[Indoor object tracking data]
______
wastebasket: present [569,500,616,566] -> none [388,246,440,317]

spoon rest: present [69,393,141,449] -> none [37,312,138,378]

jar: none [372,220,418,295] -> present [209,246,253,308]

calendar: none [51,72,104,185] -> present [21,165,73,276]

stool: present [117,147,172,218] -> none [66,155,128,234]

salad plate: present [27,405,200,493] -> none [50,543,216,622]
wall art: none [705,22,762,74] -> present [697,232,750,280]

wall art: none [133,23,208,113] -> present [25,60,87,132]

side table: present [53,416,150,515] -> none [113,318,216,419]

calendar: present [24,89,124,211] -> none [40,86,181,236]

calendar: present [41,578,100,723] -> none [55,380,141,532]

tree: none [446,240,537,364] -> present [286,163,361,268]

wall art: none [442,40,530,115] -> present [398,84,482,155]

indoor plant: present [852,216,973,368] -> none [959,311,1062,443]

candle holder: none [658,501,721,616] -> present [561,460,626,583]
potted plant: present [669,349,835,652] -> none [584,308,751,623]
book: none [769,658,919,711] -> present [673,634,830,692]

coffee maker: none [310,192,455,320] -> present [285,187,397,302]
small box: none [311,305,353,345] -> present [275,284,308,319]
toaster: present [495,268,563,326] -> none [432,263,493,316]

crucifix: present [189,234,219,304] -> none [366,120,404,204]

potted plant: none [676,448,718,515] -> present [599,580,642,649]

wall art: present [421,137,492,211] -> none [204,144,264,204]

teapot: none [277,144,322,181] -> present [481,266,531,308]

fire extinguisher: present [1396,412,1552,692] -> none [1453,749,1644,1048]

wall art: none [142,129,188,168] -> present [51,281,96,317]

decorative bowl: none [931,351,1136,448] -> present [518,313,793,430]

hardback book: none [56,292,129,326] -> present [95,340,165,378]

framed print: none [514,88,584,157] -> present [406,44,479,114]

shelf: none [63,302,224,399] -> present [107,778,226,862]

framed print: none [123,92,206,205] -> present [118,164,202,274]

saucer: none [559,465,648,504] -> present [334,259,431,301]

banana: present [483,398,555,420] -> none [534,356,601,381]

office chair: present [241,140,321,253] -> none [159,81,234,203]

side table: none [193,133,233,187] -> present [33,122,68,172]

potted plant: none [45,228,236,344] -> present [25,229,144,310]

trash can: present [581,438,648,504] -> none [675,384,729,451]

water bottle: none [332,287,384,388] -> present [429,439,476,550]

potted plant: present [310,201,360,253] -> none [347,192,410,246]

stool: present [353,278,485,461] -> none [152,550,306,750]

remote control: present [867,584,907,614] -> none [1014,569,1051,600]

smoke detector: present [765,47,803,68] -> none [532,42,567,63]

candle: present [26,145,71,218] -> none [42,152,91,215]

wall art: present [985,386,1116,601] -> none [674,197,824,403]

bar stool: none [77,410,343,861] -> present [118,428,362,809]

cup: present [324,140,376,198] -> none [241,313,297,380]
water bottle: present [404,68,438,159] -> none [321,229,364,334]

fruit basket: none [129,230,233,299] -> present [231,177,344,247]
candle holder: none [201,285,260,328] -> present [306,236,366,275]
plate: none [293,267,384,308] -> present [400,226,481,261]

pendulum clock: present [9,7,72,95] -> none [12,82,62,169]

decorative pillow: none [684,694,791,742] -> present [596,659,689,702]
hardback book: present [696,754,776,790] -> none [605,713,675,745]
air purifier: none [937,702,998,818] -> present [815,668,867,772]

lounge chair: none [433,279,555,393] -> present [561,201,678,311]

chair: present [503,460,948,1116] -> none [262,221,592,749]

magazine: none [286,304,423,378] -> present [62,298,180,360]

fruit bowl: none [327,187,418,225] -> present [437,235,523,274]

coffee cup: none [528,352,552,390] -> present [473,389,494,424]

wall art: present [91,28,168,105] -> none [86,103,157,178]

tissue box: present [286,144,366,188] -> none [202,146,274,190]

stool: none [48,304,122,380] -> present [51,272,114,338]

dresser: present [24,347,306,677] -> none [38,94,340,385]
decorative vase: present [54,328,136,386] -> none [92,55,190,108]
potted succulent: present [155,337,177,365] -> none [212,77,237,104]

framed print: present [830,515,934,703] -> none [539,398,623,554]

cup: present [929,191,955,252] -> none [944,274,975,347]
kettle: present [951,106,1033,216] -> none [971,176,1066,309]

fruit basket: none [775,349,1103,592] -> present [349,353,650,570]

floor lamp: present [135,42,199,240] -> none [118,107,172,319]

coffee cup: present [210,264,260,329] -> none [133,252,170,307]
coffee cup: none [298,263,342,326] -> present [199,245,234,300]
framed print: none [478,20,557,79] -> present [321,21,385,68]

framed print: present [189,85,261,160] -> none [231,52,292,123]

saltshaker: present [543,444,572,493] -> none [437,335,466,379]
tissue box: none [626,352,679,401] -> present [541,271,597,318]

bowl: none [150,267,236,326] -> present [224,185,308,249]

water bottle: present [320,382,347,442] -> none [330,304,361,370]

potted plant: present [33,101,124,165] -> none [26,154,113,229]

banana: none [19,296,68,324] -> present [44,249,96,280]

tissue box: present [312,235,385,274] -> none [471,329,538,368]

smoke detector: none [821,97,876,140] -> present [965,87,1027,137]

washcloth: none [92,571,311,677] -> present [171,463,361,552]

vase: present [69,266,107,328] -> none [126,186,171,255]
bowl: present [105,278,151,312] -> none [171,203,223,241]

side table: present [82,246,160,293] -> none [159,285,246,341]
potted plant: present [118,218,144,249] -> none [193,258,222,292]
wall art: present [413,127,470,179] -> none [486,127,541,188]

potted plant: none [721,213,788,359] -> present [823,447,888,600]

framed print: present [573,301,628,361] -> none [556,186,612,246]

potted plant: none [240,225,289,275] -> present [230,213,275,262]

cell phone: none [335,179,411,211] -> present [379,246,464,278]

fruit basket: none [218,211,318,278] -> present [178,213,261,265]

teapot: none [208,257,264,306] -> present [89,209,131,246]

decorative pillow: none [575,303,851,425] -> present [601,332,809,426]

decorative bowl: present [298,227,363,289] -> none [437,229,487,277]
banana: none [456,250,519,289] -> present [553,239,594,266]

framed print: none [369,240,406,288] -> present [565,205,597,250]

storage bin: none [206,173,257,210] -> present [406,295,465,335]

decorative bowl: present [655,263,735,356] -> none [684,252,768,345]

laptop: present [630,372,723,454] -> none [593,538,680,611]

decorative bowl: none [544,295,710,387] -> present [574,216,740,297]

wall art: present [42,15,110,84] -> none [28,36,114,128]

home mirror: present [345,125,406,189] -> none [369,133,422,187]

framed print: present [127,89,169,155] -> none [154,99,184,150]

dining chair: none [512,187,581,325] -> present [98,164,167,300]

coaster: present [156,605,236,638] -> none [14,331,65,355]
______
## PROBLEM DESCRIPTION:
For the word "table", show every line of the entries that holds it.

## REPLY:
side table: present [53,416,150,515] -> none [113,318,216,419]
side table: none [193,133,233,187] -> present [33,122,68,172]
side table: present [82,246,160,293] -> none [159,285,246,341]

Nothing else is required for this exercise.